Flammie

Flammie A Pirinen on github pages


Project maintained by flammie Hosted on GitHub Pages — Theme by mattgraham

Flammie on C++

C++ is one of the worst programming languages that gets widely used. I will collect here some personal experiences, however, there are very well known public listings on the same topic just as well, including:

One of the biggest problems I have with C++ is that it seems to be designed to keep C++ experts employed and well-paid, anything that is “modern” or “elegant” C++ is purposedly over complicated, changes often enough that non-expert cannot keep track. Elegant C++ is often such that you are supposed to know a lot of behind the scenes things, and therefore any code that is explicitly readable and understandable without intimate knowledge of standard libraries, is considered bad.

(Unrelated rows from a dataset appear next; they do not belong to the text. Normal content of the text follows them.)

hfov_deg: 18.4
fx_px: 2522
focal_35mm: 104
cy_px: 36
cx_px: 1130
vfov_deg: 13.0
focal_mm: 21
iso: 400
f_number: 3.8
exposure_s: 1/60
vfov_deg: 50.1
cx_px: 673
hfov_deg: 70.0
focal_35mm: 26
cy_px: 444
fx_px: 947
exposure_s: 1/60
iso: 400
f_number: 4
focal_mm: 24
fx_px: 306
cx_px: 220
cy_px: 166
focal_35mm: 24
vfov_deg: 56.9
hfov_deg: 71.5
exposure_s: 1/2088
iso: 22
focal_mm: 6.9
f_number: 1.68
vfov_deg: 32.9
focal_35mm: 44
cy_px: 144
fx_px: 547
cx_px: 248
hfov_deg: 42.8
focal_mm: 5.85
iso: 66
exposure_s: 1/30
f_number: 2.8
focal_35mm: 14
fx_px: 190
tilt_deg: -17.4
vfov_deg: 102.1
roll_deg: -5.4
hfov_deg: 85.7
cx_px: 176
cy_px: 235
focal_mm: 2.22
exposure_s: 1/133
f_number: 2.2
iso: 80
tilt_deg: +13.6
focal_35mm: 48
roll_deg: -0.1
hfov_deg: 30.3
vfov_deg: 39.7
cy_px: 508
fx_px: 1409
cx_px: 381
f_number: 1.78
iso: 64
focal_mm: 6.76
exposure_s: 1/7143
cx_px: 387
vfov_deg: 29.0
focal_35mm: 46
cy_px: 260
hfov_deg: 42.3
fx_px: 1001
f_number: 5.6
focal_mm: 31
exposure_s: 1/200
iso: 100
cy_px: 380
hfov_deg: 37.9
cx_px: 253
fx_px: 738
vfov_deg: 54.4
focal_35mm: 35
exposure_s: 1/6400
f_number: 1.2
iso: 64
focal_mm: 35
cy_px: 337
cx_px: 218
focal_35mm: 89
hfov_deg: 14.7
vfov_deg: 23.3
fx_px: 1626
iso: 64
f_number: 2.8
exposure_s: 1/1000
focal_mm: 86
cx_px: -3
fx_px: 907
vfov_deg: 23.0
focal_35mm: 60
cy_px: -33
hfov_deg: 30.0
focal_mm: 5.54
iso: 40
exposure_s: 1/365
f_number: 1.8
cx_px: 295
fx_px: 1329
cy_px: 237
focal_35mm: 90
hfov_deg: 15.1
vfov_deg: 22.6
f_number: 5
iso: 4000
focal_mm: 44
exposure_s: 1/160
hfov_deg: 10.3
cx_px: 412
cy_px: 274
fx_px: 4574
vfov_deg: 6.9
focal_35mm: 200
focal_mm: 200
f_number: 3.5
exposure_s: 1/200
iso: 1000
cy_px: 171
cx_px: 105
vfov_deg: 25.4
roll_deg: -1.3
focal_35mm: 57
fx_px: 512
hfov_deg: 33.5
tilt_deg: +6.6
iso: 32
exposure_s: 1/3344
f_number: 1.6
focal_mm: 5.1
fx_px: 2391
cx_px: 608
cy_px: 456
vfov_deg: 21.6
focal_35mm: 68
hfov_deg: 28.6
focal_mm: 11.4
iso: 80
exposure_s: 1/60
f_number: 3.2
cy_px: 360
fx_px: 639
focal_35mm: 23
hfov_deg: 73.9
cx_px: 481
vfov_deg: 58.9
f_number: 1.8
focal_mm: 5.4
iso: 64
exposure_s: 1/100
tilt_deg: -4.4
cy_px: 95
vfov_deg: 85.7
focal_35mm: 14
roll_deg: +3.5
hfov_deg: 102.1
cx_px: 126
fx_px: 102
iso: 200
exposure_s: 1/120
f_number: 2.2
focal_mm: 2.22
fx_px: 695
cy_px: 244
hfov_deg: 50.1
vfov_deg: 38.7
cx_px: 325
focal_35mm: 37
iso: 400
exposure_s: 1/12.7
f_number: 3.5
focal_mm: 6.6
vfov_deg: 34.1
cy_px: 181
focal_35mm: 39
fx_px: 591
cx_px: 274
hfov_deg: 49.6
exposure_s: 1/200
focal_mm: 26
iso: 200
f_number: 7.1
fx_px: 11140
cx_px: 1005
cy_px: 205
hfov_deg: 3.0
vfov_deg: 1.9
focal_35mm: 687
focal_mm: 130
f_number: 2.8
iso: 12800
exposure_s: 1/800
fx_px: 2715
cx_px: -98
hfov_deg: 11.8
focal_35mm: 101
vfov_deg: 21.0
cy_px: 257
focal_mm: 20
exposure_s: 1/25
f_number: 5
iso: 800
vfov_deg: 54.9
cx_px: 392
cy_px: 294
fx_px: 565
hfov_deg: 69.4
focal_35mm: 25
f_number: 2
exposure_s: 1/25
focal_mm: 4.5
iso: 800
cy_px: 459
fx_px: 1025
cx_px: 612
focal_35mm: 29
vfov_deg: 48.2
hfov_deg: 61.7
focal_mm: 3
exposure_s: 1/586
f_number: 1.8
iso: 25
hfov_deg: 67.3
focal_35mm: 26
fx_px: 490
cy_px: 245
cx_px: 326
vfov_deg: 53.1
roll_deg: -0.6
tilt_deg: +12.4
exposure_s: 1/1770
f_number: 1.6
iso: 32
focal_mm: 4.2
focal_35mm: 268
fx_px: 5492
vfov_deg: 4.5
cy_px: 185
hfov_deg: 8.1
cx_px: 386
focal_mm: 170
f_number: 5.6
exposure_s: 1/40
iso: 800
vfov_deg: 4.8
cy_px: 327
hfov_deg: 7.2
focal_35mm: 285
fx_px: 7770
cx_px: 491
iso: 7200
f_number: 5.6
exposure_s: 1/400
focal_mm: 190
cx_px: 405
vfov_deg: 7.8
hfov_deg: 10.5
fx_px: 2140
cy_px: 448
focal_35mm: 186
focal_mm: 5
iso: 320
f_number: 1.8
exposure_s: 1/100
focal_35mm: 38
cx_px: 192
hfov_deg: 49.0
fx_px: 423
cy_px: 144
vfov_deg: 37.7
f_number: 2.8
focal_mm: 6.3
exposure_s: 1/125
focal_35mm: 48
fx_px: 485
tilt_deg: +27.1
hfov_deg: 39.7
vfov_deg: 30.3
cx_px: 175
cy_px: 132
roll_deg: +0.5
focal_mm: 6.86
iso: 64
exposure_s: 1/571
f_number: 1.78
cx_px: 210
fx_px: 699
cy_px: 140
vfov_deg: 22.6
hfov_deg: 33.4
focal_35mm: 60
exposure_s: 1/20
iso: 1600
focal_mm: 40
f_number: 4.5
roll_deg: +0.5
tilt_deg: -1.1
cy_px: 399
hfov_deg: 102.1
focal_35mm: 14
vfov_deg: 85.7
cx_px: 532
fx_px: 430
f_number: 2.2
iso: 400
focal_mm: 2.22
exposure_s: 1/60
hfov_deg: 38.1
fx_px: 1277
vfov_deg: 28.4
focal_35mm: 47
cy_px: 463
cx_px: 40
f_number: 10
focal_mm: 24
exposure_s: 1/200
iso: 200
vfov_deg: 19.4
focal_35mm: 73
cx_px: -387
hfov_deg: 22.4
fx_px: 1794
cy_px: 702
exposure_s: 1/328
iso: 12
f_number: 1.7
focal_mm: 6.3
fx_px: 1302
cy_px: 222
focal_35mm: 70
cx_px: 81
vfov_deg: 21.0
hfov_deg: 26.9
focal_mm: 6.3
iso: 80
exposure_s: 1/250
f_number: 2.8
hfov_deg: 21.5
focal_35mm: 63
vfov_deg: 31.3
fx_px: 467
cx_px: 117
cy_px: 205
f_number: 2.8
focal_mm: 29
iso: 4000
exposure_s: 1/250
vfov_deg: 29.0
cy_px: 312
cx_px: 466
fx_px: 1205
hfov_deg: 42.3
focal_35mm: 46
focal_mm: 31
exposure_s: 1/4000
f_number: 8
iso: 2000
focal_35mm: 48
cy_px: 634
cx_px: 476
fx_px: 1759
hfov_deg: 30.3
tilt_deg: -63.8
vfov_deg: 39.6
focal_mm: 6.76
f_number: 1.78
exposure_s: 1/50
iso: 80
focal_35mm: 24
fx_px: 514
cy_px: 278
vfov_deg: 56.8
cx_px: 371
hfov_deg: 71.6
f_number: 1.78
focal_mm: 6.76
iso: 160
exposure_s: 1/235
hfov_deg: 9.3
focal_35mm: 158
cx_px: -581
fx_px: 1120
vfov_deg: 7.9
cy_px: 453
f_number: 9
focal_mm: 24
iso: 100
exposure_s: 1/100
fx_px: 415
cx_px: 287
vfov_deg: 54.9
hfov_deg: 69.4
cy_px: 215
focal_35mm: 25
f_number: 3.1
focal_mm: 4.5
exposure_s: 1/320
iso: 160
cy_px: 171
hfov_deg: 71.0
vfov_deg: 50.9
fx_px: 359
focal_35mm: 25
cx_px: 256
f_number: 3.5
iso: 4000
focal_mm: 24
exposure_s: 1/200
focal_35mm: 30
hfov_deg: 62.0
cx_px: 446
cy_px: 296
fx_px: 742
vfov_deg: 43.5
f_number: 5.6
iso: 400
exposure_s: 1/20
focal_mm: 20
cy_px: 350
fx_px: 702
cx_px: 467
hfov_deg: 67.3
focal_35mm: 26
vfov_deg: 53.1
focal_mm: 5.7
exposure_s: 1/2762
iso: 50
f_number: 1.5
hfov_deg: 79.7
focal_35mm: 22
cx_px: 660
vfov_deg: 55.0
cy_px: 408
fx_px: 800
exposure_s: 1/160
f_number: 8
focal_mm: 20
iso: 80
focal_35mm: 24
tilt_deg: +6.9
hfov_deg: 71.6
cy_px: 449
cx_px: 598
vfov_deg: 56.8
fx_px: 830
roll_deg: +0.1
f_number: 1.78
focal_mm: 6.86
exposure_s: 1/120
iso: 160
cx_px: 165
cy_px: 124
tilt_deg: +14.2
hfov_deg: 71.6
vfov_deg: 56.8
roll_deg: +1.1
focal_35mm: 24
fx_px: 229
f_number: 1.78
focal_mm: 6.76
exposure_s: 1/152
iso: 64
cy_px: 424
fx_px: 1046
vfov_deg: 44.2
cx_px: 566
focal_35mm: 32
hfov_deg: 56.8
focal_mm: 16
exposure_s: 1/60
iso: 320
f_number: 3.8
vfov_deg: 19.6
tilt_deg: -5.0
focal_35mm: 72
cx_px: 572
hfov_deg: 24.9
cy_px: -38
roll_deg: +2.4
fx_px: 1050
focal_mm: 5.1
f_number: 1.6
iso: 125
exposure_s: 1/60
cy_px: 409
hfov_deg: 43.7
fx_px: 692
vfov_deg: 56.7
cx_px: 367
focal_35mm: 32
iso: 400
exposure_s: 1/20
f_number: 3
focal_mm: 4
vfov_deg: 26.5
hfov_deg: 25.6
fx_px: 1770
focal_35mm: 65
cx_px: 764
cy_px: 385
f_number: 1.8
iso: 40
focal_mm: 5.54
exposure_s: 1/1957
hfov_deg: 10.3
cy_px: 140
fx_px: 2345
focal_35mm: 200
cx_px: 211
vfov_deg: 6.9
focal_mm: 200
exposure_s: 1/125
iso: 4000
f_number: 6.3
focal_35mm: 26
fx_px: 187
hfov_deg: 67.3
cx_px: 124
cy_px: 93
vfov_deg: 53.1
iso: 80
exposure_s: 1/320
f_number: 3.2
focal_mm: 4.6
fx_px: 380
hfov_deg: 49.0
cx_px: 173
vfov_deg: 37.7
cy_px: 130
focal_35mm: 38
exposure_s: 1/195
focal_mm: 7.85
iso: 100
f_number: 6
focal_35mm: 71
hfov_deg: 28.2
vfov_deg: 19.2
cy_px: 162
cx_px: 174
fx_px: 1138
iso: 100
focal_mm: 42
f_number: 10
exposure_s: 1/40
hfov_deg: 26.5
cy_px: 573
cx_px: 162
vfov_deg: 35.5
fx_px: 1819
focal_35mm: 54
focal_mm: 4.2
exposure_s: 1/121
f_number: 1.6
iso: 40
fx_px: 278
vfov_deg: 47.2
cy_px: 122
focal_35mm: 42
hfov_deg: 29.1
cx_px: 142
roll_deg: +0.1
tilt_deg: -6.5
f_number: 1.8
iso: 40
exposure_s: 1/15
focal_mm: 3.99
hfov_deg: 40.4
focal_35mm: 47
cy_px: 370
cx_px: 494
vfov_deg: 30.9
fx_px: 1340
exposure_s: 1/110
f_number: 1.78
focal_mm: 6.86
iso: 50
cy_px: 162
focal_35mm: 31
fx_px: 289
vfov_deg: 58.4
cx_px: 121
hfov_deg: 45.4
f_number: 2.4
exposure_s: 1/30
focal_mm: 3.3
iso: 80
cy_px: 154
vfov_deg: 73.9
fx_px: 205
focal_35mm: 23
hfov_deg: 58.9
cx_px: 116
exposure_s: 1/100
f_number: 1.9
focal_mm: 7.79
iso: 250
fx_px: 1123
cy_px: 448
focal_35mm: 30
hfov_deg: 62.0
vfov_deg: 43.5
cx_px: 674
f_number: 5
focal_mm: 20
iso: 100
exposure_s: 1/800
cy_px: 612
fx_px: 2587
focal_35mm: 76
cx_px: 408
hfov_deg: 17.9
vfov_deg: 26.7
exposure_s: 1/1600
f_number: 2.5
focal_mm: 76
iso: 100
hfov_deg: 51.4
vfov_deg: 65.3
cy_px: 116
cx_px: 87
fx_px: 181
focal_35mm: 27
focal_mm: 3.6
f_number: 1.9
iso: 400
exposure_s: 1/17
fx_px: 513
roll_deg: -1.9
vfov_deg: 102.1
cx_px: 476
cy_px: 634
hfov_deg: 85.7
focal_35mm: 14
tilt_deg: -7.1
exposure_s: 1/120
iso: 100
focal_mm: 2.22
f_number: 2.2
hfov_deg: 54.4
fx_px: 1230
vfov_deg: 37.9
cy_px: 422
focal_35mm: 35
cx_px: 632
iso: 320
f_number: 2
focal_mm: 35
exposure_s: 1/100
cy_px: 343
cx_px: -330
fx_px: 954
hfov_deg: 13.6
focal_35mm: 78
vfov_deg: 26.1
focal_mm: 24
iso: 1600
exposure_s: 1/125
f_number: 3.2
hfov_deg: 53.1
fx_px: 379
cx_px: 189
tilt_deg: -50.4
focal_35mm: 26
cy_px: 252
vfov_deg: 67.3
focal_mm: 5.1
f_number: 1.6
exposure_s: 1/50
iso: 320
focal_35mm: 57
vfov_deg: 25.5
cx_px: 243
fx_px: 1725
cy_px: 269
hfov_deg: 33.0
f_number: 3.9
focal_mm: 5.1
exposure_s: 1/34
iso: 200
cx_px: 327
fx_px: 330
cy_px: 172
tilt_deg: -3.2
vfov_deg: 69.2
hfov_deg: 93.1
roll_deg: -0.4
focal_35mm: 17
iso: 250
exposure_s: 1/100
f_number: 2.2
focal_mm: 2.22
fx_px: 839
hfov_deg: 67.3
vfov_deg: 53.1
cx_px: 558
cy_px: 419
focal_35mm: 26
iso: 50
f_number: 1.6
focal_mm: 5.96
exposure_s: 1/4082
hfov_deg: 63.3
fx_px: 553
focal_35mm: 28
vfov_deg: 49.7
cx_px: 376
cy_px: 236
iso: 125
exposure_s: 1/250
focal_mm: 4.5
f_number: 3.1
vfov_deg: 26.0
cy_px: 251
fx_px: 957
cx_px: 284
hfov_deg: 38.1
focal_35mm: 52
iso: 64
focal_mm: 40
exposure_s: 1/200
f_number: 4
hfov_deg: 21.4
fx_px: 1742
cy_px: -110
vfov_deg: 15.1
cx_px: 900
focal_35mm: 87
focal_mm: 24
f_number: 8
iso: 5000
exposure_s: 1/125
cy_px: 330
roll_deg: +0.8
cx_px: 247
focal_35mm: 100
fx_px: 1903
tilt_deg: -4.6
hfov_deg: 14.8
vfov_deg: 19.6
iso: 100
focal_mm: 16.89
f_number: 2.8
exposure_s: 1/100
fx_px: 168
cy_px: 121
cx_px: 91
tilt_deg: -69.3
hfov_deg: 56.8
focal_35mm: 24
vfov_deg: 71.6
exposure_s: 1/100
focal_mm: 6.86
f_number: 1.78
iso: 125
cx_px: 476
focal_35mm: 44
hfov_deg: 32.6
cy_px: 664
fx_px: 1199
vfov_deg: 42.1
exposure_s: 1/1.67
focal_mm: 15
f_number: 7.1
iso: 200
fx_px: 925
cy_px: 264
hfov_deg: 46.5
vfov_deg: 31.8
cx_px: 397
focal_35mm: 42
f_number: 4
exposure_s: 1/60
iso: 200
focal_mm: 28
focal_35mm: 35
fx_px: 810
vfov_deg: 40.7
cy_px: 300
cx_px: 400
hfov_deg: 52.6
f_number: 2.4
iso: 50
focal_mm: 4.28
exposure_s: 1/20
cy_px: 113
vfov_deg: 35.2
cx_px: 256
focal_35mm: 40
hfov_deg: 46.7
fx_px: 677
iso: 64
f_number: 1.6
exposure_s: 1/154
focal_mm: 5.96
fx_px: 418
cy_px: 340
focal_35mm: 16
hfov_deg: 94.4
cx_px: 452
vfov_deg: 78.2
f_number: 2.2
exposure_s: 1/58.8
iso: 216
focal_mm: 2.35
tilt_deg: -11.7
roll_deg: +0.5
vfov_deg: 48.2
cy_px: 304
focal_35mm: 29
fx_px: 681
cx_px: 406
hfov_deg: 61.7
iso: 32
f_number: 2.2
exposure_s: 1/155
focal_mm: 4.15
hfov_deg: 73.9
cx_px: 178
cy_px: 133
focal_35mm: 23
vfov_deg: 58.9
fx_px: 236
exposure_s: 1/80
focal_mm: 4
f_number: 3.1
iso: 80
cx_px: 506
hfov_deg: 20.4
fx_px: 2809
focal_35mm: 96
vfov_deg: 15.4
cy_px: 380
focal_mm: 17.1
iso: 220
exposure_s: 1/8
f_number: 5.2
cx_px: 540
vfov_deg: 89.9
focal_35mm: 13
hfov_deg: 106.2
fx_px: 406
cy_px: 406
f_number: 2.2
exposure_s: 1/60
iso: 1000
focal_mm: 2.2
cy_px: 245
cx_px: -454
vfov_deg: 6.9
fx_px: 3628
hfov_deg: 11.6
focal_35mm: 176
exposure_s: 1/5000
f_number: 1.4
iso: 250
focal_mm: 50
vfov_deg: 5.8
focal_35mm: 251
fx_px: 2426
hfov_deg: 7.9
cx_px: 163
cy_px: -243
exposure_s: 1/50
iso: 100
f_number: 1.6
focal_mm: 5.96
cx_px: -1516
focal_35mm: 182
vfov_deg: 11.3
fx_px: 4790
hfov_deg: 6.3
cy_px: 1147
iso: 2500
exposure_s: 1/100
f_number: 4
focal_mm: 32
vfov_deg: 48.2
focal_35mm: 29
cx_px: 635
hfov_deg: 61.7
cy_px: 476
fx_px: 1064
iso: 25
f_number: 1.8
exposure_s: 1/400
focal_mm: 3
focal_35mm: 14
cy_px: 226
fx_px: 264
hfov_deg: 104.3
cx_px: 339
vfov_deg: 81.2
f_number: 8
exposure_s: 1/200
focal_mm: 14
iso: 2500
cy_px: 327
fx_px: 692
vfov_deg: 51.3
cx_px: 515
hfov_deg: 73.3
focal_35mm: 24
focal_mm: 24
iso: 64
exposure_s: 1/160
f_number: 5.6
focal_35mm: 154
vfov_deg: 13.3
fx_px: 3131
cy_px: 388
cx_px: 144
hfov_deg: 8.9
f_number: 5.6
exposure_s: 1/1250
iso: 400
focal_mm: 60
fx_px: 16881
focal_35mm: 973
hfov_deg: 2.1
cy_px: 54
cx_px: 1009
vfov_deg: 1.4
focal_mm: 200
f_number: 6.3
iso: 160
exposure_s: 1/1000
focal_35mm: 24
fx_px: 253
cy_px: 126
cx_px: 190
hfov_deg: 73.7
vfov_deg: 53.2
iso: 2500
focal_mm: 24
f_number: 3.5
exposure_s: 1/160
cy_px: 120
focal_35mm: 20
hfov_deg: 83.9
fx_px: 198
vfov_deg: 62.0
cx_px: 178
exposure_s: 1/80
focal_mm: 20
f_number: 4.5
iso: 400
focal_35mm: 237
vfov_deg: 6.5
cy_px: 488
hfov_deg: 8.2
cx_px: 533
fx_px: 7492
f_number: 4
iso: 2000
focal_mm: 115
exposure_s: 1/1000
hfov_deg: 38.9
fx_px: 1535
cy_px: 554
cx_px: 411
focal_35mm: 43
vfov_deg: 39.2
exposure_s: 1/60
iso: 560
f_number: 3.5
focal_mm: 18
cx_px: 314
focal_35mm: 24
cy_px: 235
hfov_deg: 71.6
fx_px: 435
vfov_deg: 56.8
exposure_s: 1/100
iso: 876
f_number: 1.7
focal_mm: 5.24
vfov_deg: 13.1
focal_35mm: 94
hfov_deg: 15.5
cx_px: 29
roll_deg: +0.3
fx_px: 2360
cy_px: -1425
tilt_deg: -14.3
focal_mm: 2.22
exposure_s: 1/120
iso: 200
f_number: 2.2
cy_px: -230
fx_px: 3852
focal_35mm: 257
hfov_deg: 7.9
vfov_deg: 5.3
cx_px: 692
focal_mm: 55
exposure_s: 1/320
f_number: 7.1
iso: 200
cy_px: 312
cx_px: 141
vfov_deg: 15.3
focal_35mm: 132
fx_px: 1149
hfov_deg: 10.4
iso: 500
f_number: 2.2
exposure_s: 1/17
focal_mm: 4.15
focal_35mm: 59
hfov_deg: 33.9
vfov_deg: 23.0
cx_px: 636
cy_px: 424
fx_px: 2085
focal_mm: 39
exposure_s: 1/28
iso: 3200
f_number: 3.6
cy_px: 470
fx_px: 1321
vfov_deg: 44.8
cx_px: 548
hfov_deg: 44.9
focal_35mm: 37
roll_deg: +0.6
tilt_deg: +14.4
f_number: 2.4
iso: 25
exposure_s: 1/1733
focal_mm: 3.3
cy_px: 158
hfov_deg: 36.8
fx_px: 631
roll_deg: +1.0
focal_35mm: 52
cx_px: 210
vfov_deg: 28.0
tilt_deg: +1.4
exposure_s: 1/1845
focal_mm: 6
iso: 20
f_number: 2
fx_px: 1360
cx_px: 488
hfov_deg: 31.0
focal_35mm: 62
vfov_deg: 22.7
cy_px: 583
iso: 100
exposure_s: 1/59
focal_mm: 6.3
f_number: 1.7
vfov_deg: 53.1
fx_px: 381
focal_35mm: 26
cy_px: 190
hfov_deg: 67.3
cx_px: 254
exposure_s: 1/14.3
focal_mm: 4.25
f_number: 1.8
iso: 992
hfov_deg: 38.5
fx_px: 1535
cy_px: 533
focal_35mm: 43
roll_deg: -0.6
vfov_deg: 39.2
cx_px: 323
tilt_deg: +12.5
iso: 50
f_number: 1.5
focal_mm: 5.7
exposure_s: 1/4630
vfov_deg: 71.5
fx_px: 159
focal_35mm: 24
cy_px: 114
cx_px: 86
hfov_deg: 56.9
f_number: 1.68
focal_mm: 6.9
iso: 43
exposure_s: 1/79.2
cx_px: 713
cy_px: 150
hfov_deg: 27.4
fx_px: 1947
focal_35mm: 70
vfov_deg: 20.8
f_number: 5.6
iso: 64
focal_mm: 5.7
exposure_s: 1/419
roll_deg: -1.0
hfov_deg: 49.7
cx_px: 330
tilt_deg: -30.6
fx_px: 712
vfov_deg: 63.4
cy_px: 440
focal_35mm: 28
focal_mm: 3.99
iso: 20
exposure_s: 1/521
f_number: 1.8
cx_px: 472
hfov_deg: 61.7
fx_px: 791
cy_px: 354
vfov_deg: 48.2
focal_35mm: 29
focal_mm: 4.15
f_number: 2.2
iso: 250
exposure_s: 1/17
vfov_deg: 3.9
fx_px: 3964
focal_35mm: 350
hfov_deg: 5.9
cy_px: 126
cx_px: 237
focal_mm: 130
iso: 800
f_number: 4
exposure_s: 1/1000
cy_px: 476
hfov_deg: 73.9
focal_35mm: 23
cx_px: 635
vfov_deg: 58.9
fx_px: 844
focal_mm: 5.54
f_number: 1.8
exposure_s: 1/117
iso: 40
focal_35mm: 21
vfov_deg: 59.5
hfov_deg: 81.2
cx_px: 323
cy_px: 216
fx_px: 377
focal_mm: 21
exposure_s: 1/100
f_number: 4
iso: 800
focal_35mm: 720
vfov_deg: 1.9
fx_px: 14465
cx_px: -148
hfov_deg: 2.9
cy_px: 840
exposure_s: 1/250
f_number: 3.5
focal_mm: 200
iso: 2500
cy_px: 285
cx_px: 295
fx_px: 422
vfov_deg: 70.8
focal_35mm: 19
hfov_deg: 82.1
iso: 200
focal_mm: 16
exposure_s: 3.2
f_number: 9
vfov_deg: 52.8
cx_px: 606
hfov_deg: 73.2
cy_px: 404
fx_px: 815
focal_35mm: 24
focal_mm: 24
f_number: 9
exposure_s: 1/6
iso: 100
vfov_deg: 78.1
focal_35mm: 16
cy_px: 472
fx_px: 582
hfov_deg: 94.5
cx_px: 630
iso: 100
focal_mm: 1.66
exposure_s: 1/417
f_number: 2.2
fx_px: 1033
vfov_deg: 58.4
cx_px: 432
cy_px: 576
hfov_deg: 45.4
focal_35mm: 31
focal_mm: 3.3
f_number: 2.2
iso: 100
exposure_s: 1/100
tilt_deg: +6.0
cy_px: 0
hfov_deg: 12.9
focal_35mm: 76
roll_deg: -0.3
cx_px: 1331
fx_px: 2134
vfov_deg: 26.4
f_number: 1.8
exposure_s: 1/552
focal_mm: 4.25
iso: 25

I will list on this page things that annoy me as I see them, whenever I have to deal with c++ again. Since I work with natural language processing, it is no surprise that String handling, a notoriously impossible task in C++, comes first. Incidentally, just few days after writing this I found someone else’s account on same problem: C++: the cobol of 90’s [PDF unfortunately].

String handling

Strings are one of the worst things in C++. You either have just byte arrays inherited from c (let’s not even talk about the horrors of wchar_t etc.) which are semi-passable, or an absurdly complicated data type of std::string, which also doesn’t support unicode or anything like that but also lacks any string handling functions that you’d expect.

String type itself

If you ever seen an error message relating to strings you know why it’s horror, as we all know, std::string is actually std::basic_string<char> which is in turn std::basic_string<char, std::char_traits<char>, std::allocator<char> >! When your basic type does not fit into 80 character line you know you’re in for a treat, of well-designed basic type with no bloat whatsoever.

Yes the huge failure that is wchar_t in C has been inherited and compounded to c++ as wstring, that is std::basic_string<wchar_t std::char_traits<wchar_t> std::allocator<wchar_t>> between friends. Like wchar_t it doesn’t guarantee any usable unicode or encoding support, works if whenever between oses.

Yes, we have even more string types for different libraries, e.g. for libxml a XML string type, GLib has Glib string type, and ICU has probably few different string types. Because C++ is well designed, you probably have automatic implicit conversions from integers and null pointers to all this string types back and front, but converting an XML string into C++ standard string requires 10 lines of code, most of which have like blubberfubbler_cast<std::string>() !== nullptr or whatnot… and this design is considered good.

Is that all with the string types? No it’s not, with modern C++ we also get string_view for example.

Unicode?

No. C++ doesn’t really support anything unicode in any string types. The wchar mess is inherited from C but also new stuff added is all bad. Like some utf-16 and utf-32 strings that hopefully no one will use (utf-32 might be good option for some cases in the future but it is not common enough yet).

Replace all substrings

In any reasonable programming language, something as common as replacing all substrings within a string should be most basic supported operation. No such a thing in C++. There is a replace in C++ string, but as you might guess it only operators on byte indices or iterators. Very principled. And there is a find to find one occurrence. So just like smoosh those two in a complicated loop to maybe make it work.

Let’s compare:

s = "stupid filename with spaces.docx"
s.replace(" ", "_")

with:

auto s = std::string("stupid filename with spaces.docx");
auto p = s.find(" ");
while (p != std::string::npos) {
    s.replace(p, 1, "_");
    p = s.find(" ", p);
}

not too bad actually. I know the example is single character so there are few magic shortcuts one can use that totally break if there is two characters so just assume it was to replace double space with single or something.

Iterators and indices

Yeah so C++ altogether is a horrible mishmash of weird pointers, iterators and like byte count index kind of things, but nowhere is it more obvious than when you have to deal with strings member functions and iterating strings and using algorithms to deal with strings. A lot of time of course you don’t have to care about it, whether function operates on start iterator and end iterator or start index and end index it is the same, in matter of fact the bigger problem can be then if a function that you’d expect to operate on start and end functions with start and length instead. Like substr

Smarter pointers

TODO list of c++ fails

Things I know are horrible but haven’t described here yet

See also

One of my favourite ways to get annoyed about how bad C++ is is to follow what C++ enthusiasts do, believe it or not. Youtube channels like C++ weekly with Jason Turner, or cppcon and boostcon are just full of C++ WTF material, and these are people who are proponents of C++. Same is true for C++ books by these professionals: Nikolai Josuttis, Stuart Herbert etc. write books about the most efficient and smart C++ stuff that is all very WTF-worthy usually. This is all ideal if you want to have an headache for sure. With the exception of Bjarne Stroustrup, who is actually quite sensible and reasonable and talks about things that make sense.